La France vient-elle d'accueillir son premier 'réfugié climatique' ? Non...
A vouloir traquer au quotidien les transitions du monde dans lequel nous vivons, on prend le risque d’exagérer l’ampleur de certains événements, de prendre des pets de lapin pour des tournants historiques, a fortiori lorsque leur traitement sous la loupe médiatique nous y incite. Bref, j’ai bien failli me faire avoir.
Me faire avoir par la décision rendue le mois dernier par la cour administrative d’appel de Bordeaux. Elle devait statuer sur le sort d’un sans-papier, un homme originaire du Bengladesh, sous le coup d’une obligation de quitter le territoire français. L’homme en question, serveur dans un restaurant à Toulouse, souffre de problèmes respiratoires. La cour d’appel a décidé d’annuler son renvoi, considérant qu’un retour au Bengladesh l’exposerait ‘’à un risque d’aggravation de son état de santé’’.
Il n’en fallait pas plus que pour le plaignant se transforme aussitôt, dans les titres des journaux, en ‘’premier réfugié climatique’’ accueilli par la France. Son avocat, interrogé par le journal La Dépêche, en est persuadé : ‘’à ma connaissance, pour la première fois, une décision de la justice française a pris en compte cette réalité climatique’’. Bingo : voilà un excellent sujet de chronique !

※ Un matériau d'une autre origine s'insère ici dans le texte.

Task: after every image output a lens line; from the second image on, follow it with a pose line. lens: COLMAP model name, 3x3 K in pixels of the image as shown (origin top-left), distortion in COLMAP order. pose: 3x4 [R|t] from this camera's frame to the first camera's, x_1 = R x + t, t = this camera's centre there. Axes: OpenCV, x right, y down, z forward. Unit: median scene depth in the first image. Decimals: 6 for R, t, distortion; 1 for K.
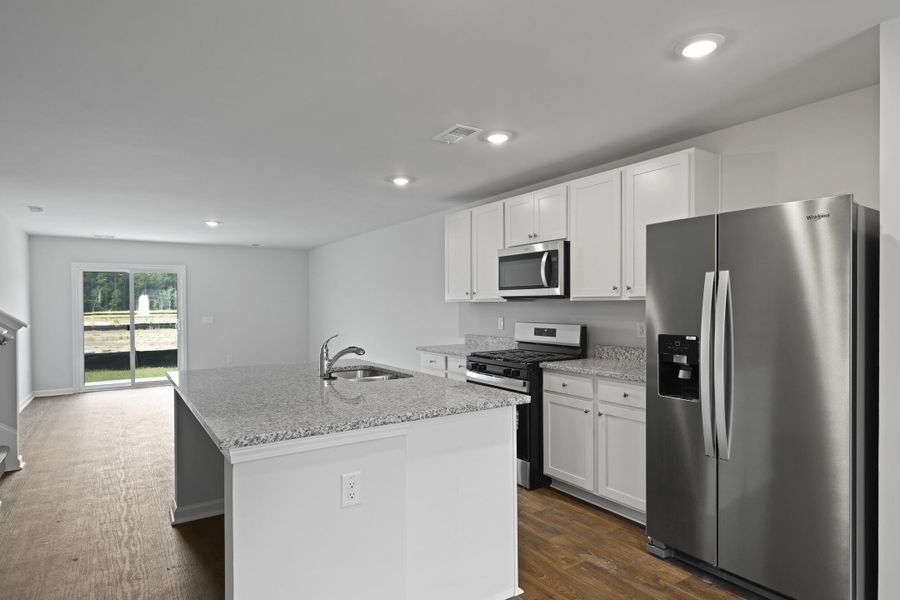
lens RADIAL K [[519.3, 0, 427.6], [0, 519.3, 303.0], [0, 0, 1]] dist [0.004129, 0.000330]
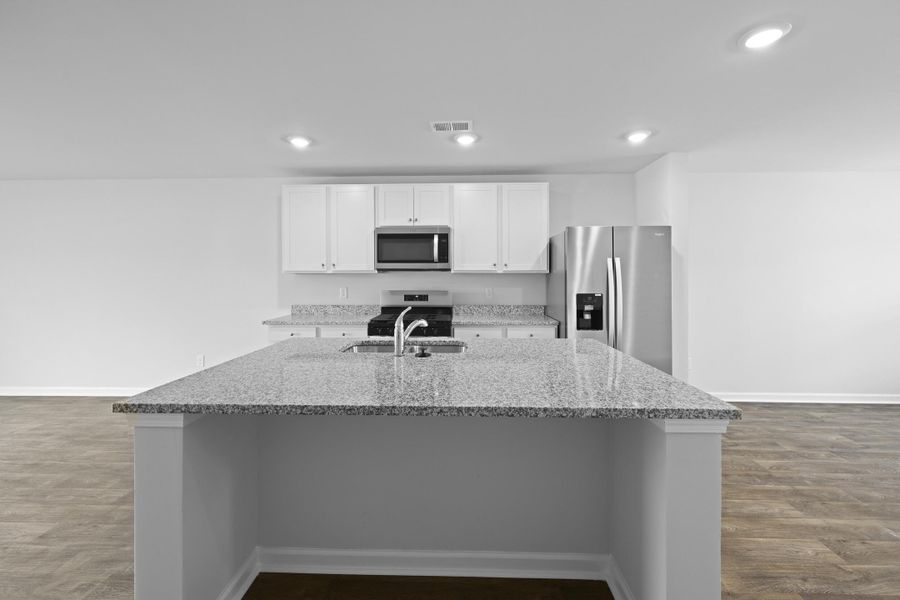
lens RADIAL K [[379.8, 0, 460.8], [0, 379.8, 298.9], [0, 0, 1]] dist [-0.017865, -0.000219]
pose [[0.544716, -0.044377, 0.837446, -0.522794], [-0.004481, 0.998431, 0.055823, 0.007205], [-0.838609, -0.034160, 0.543662, 0.441464]]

Sauf qu’en y regardant de plus près, il manque quelques éléments pour que cette décision puisse prétendre au qualificatif d’historique. D’abord, en raison d’une confusion dans les termes. Si le plaignant n’est pas renvoyé dans son pays, c’est parce que la pollution atmosphérique qui y règne lui fait courir des risques, eu égard à sa santé fragile. Or cela n’a rien à voir avec le changement climatique. Certes, les activités industrielles peuvent avoir un impact indirect sur celui-ci, via leurs émissions de gaz à effet de serre. Mais les deux phénomènes sont bien distincts.
Puisque cette affaire relève des migrations et du climat, j’ai appelé le meilleur spécialiste en la matière, le politologue François Gemenne. Lequel me fait remarquer que cette décision de non expulsion n’est pas inédite, qu’il est courant que des personnes ne soient pas renvoyées chez elles pour des raisons de santé : c’est même un des motifs classiques du droit d’asile. Il arrive même que des déboutés de ce droit obtiennent un sursis après des catastrophes naturelles dans leurs pays : ce fut le cas par exemple après le tremblement de terre en Haïti, en janvier 2010.
Quant à parler de réfugié climatique à propos d’une décision juridique, voilà qui est un peu précipité. Si l’idée d’un lien entre migration et climat est aussi ancienne que l’humanité, si la notion est souvent utilisée (comme par exemple en 1992 dans le premier rapport du GIEC), elle n’a aucune reconnaissance institutionnelle. Le ‘’réfugié climatique’’ n’existe pas en tant que tel.
Je vous avais parlé il y a tout juste un an d’une petite avancée en la matière, lorsque le Comité des droits de l’homme de l’ONU avait reconnu que ‘’la dégradation de l’environnement’’ pouvait ‘’mener à une violation’’ du droit à la vie des individus mais ce n’était qu’un tout petit pas vers la reconnaissance d’un statut de ‘’réfugié climatique’’.
Au demeurant, m’explique encore François Gemenne, personne n’a vraiment envie d’avancer dans cette direction. Y compris les pays du Sud qui voient dans ce projet de statut une manœuvre de ceux du Nord pour s’acheter une conscience à peu de frais. Car s’il devait être créé, ce ne sont pas les plus riches qui devraient en assumer les conséquences : aujourd’hui en effet, 85% des réfugiés des pays du sud se rendent…dans d’autres pays du sud. Pourquoi voudriez-vous que cela change ?
Bref, l’adoption d’un statut de réfugié climatique n’est pas pour demain. Est-ce à dire que la décision de la cour d’appel de Bordeaux ne vaut rien ? Elle a au moins le mérite de faire reconnaitre, par la justice, les dangers de la pollution atmosphérique, comme l’a fait il y a quelques semaines un tribunal londonien. Et ça, ça vaut largement un pet de lapin.